On July 20, 1969, NASA made history when astronauts Neil Armstrong and Buzz Aldrin set foot on the Moon. The launch, aside from serving as a shining example of mankind’s potential, was critical for helping researchers learn more about the Moon, its composition, and scientific breakthroughs that could perhaps one day help humanity colonise the rest of the universe.
This is why ahead of the launch, NASA scientists like Professor Farouk El-Baz tried to give the Apollo 11 crew some scientific training so that they could make the most out of their visit.
But speaking to Science Digest, Professor El-Baz admitted that Mr Amrstrong and the rest of the astronauts did not care too much for his advice.
He said: ”Of course, they were the first, but they did not appreciate the scientific training as much, because they said there is enough of all kinds of other things and we really don’t know what’s going to happen during the mission.”
Prof El Baz recounted the NASA astronauts telling him: “Never mind science and all that, just tell us what to do.
“Why don’t you just mark what you need on a map we’ll give you a picture of what you asked for.
“Don’t tell me where it is, just tell me right away where I’m going to point the camera and they’ll get you all that you need to know.”
Prof El-Baz continued: “From the outset, they knew that they are going to have limited time.
“They are going to be the first to try and they’re not going to have that much time to think about it or to pontificate and therefore maybe not.
“Although they actually sat down and listened to us, so they actually learned a bit.”
WATCH THE FULL INTERVIEW ON THE SCIENCE DIGEST YOUTUBE CHANNEL HERE.
He added that given the uncertainties around the mission, it was crucial that the NASA astronauts gathered as much research as they possibly could.
He said: “And because we never knew whether this was going to be the first mission or the last mission because if the astronauts die maybe the whole program will be defunded.
“So we didn’t really know and so we assigned them to all kinds of things that they would do so that’s hoping that they will do whatever it is that we wanted to know.
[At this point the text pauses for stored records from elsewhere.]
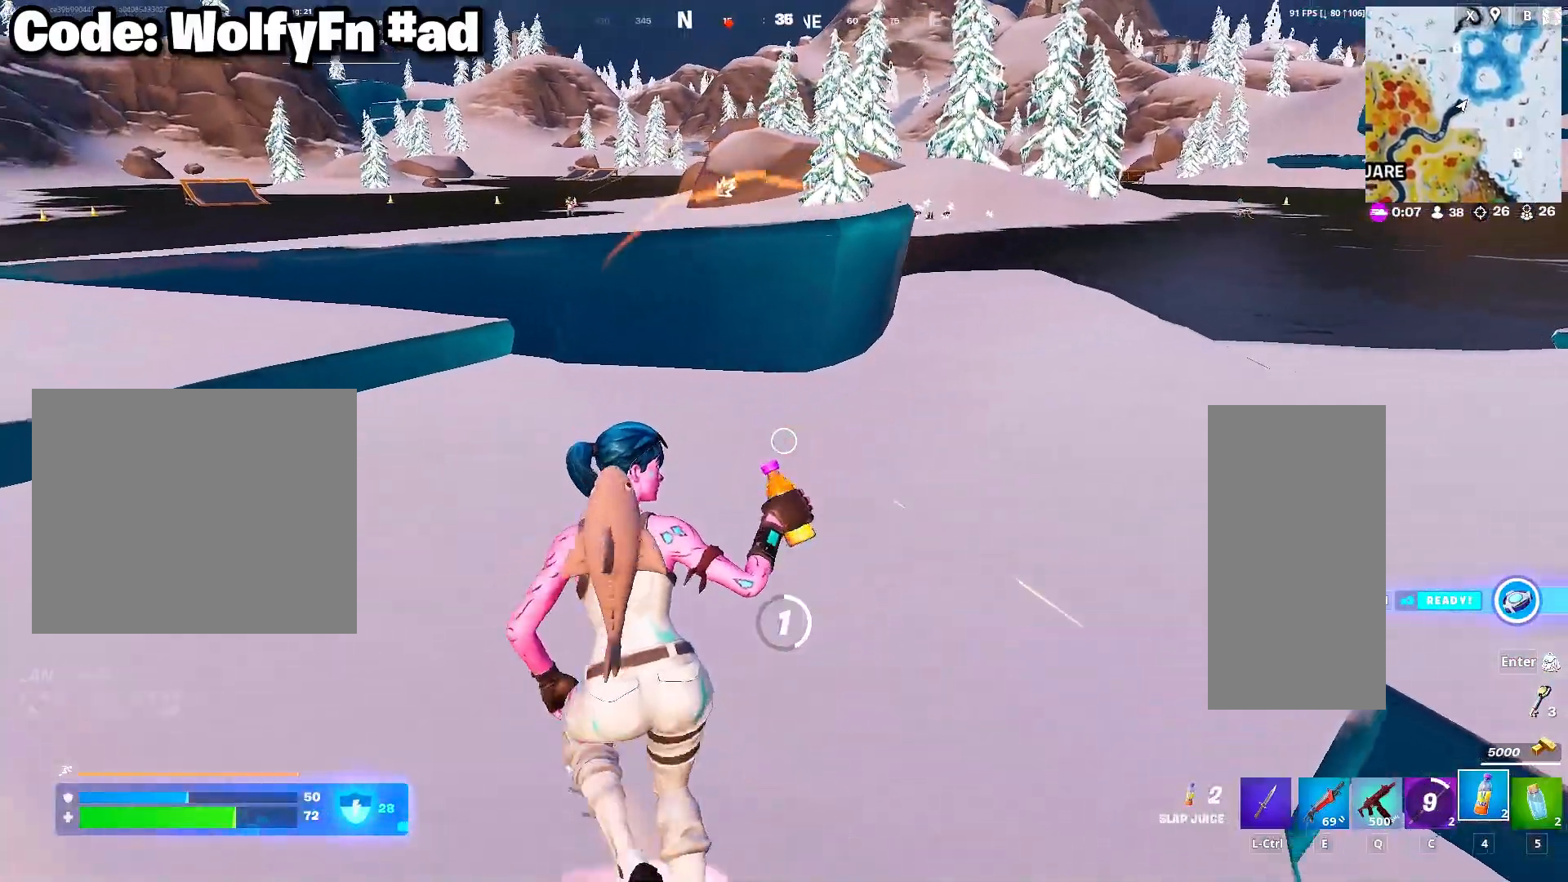
{"keys": ["a", "w"], "mouse": ["left"], "mouse_move": "still", "events": [[50, "mouse_left", "up"], [150, "mouse_left", "down"], [250, "mouse_left", "up"], [300, "mouse_left", "down"], [383, "d", "up"], [383, "mouse_left", "up"], [433, "a", "down"], [483, "mouse_left", "down"]]}
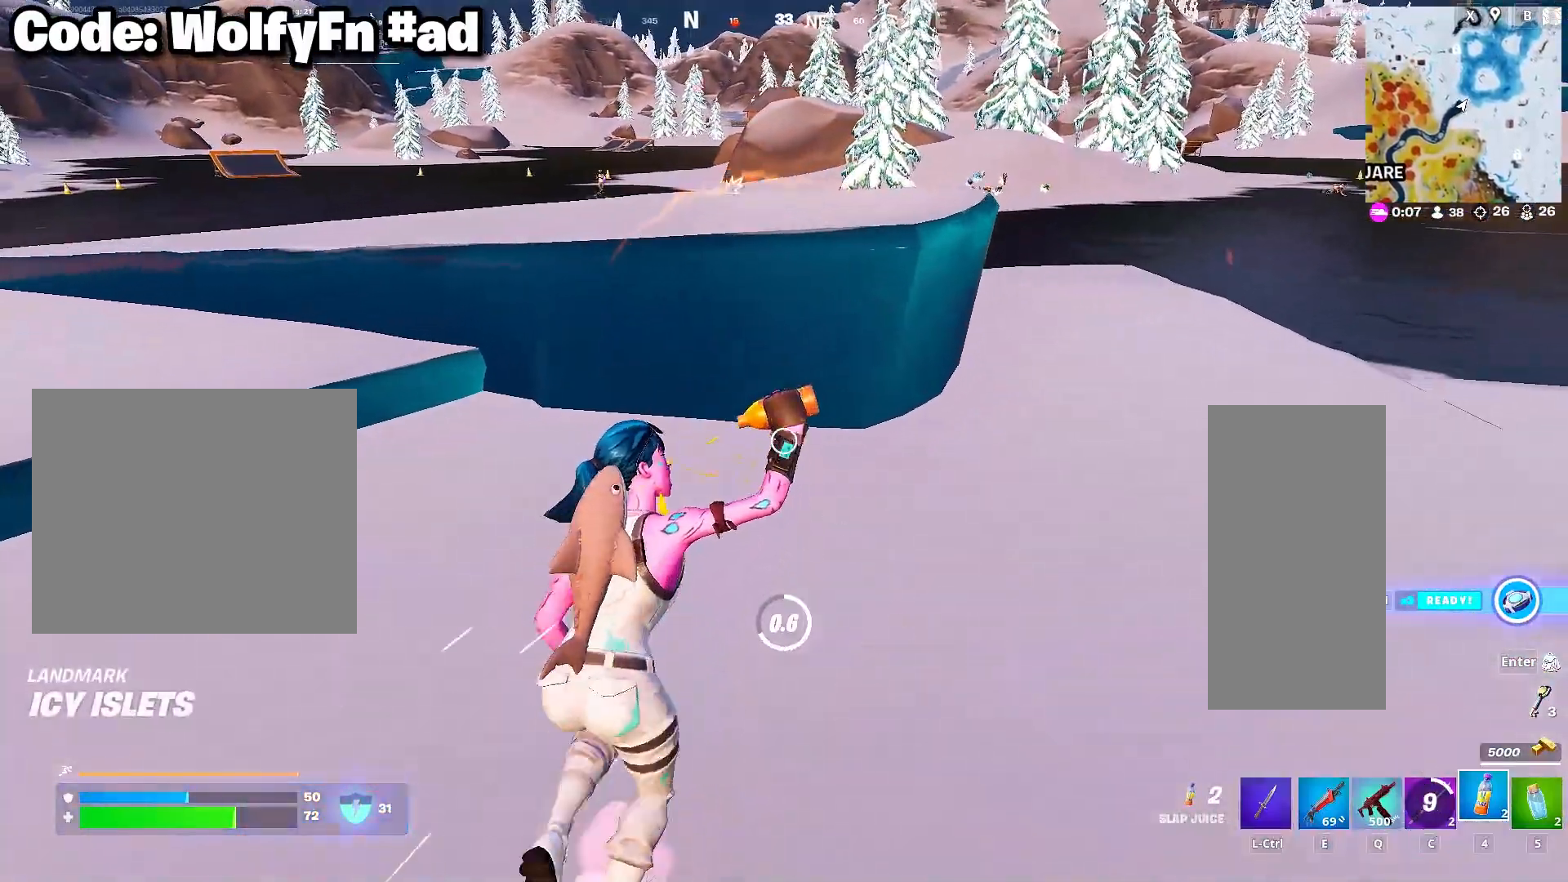
{"keys": ["a"], "mouse": ["left"], "mouse_move": "still", "events": [[67, "mouse_left", "up"], [117, "mouse_left", "down"], [217, "mouse_left", "up"], [267, "d", "down"], [300, "mouse_left", "down"], [400, "d", "up"], [400, "mouse_left", "up"], [450, "mouse_left", "down"], [450, "w", "up"]]}
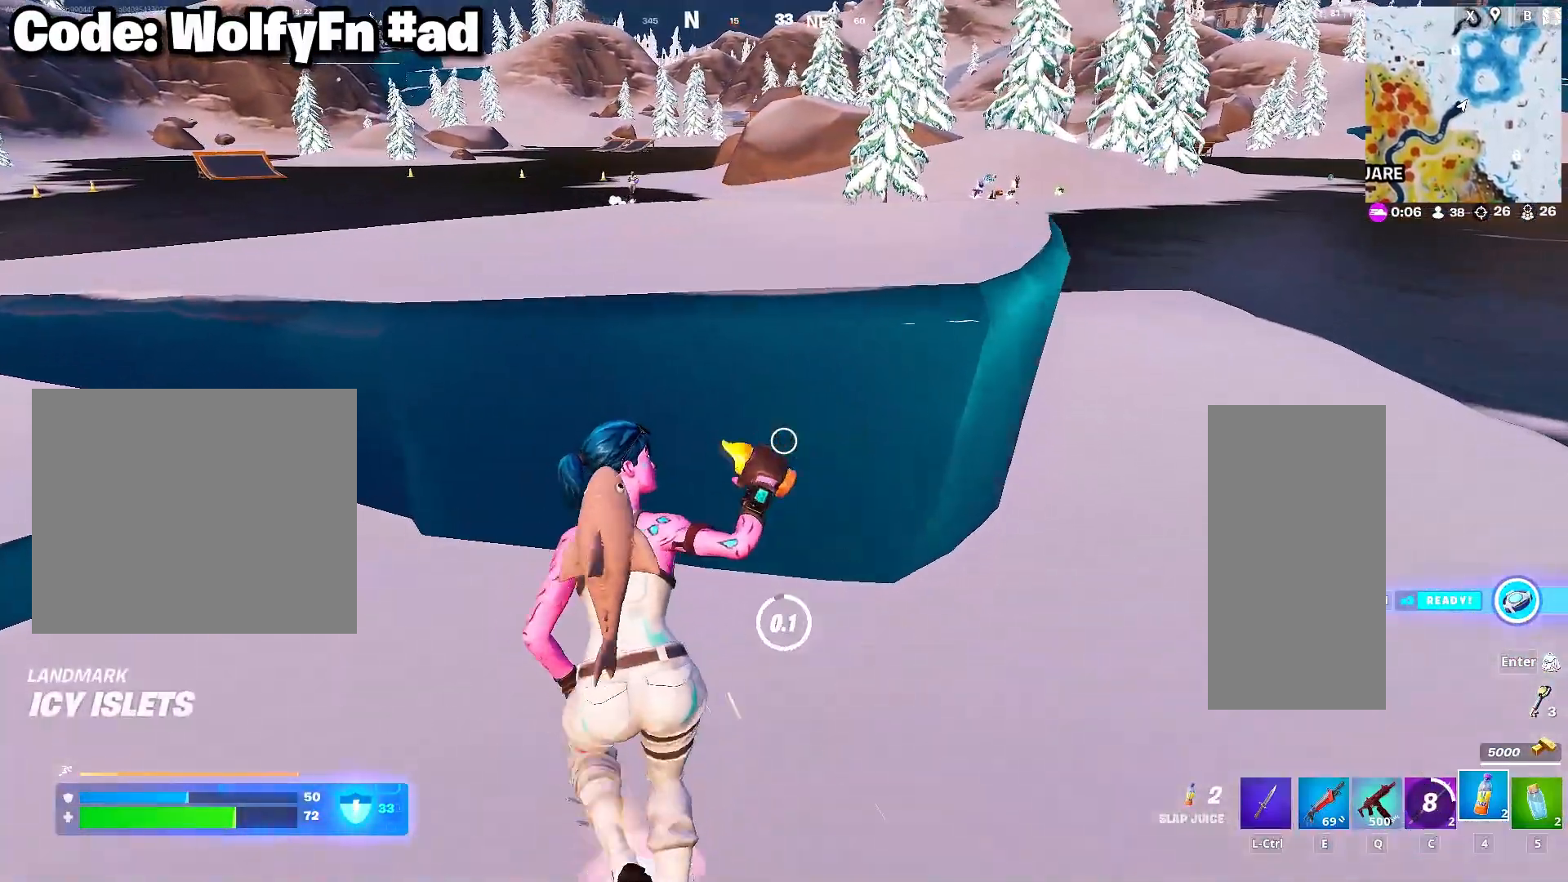
{"keys": ["a"], "mouse": ["left"], "mouse_move": "still", "events": [[33, "a", "up"], [33, "d", "down"], [33, "mouse_left", "up"], [133, "mouse_left", "down"], [233, "mouse_left", "up"], [283, "mouse_left", "down"], [367, "mouse_left", "up"], [467, "a", "down"], [467, "d", "up"], [467, "mouse_left", "down"]]}
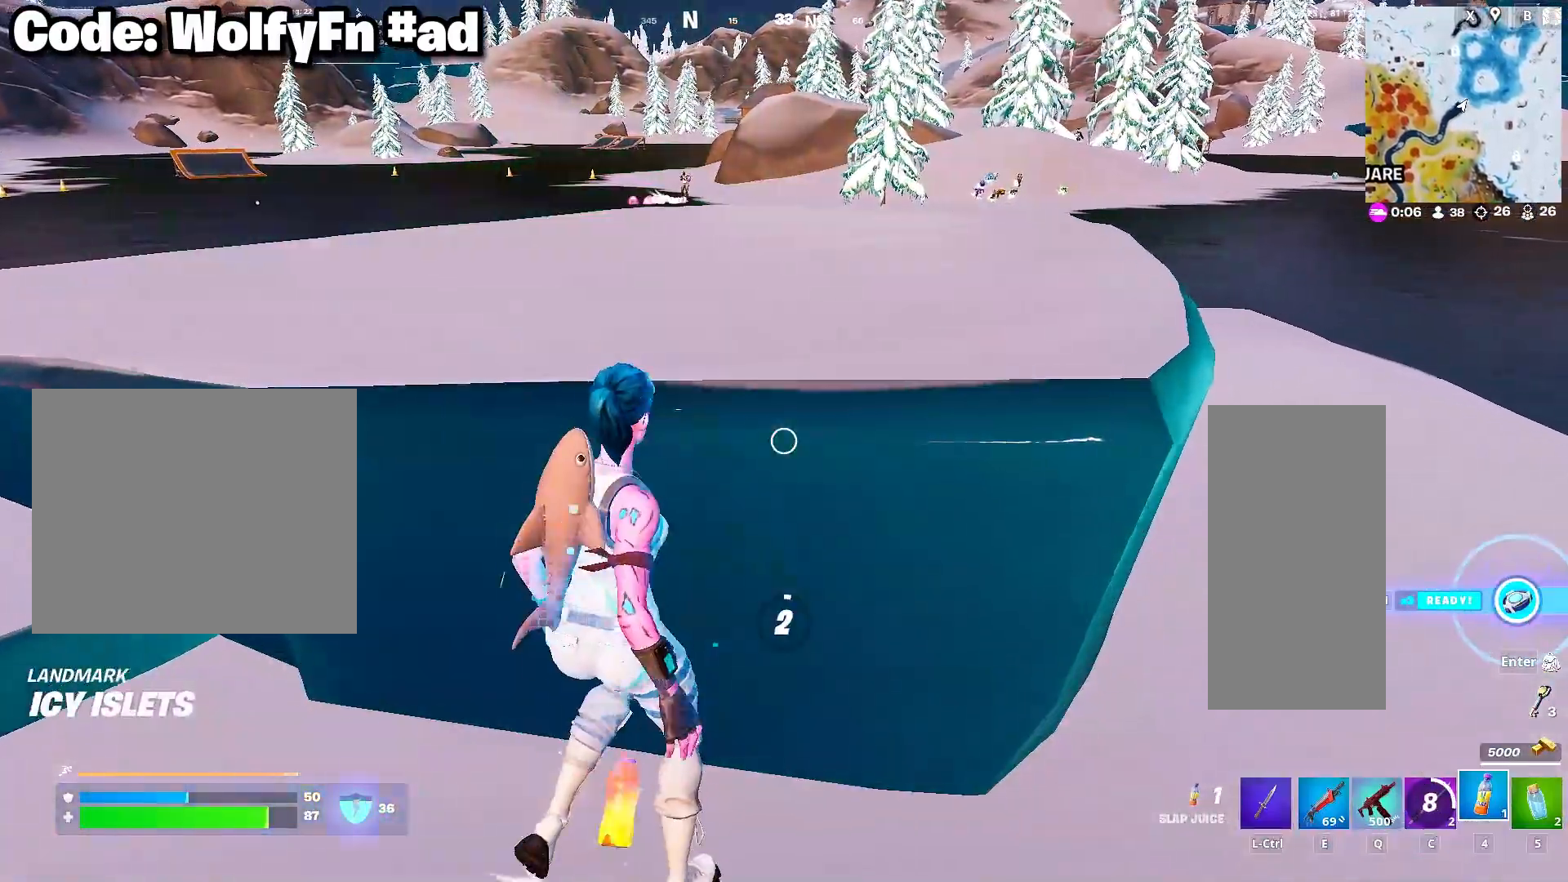
{"keys": ["a", "s"], "mouse": ["left"], "mouse_move": "still", "events": [[50, "mouse_left", "up"], [100, "mouse_left", "down"], [200, "a", "up"], [200, "d", "down"], [200, "mouse_left", "up"], [300, "mouse_left", "down"], [383, "d", "up"], [383, "mouse_left", "up"], [383, "s", "down"], [433, "a", "down"], [483, "mouse_left", "down"]]}
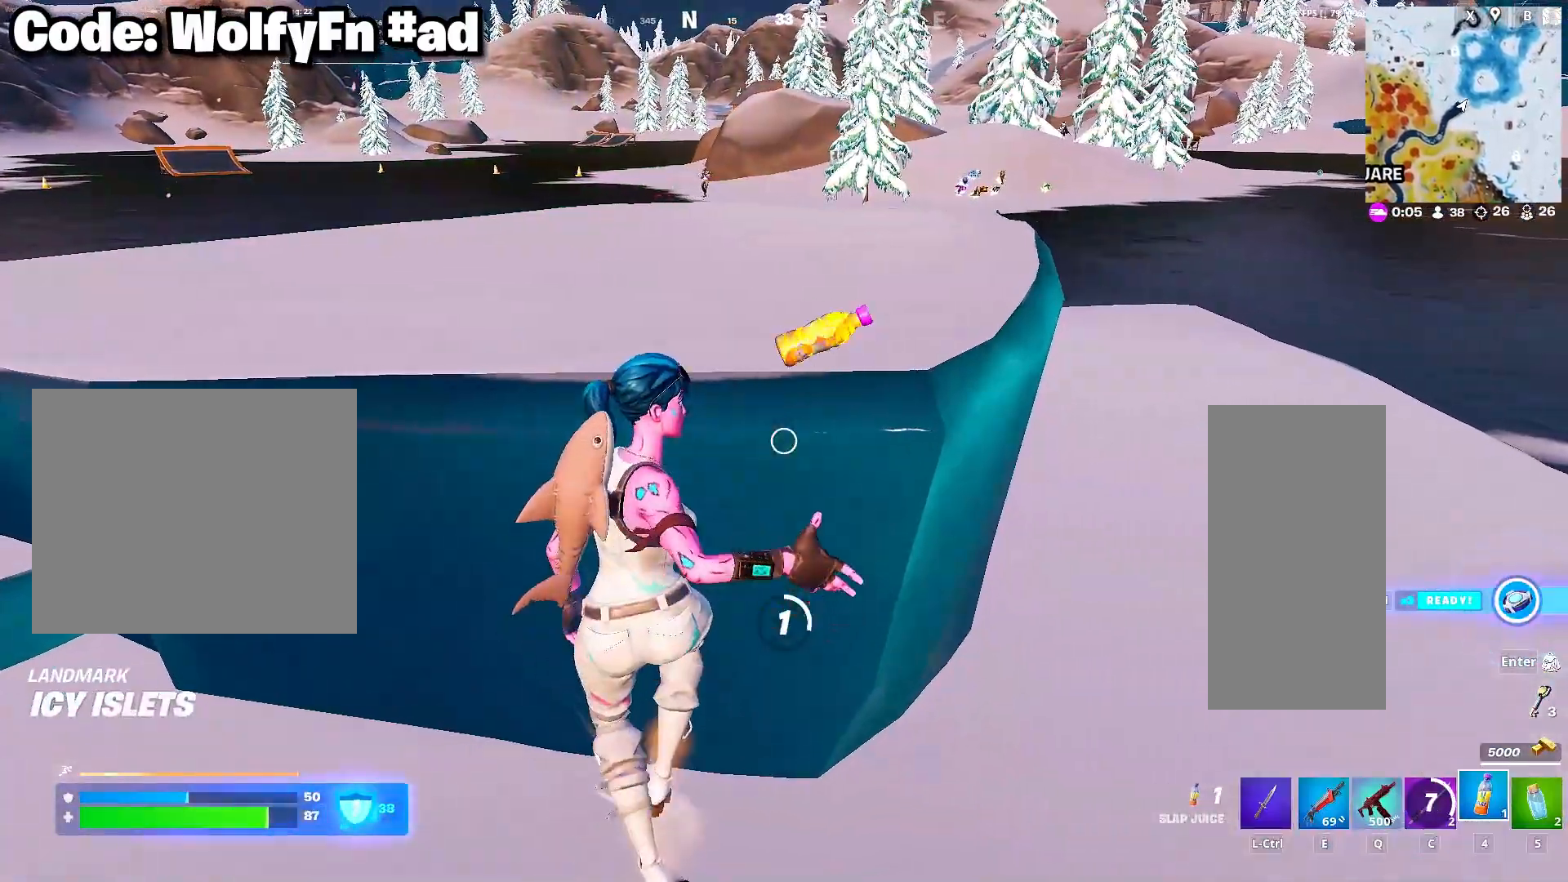
{"keys": ["a"], "mouse": ["left"], "mouse_move": "right", "events": [[33, "mouse_left", "up"], [33, "s", "up"], [67, "d", "down"], [117, "a", "up"], [117, "mouse_left", "down"], [217, "mouse_left", "up"], [267, "d", "up"], [300, "a", "down"], [300, "mouse_left", "down"], [350, "mouse_left", "up"], [500, "mouse_left", "down"]]}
“So we told them about the pictures and we gave them a map and target assigned to them and they said said ‘just tell us what pictures you want and we’ll get you all the goddamn pictures you want. Just put them on a map’”
At just 31 years old, Professor El-Baz became the secretary of the Lunar Landing Site Selection Committee for the Apollo programme.
Moving to the US from Egypt, he gained a Masters degree followed by a PhD in geology, but a return to Egypt would see him try and fail to secure a position there.
He returned to the US in 1967 and interviewed successfully for Bellcomm, which provided scientific support to NASA’s headquarters, soon working his way into the Apollo programme.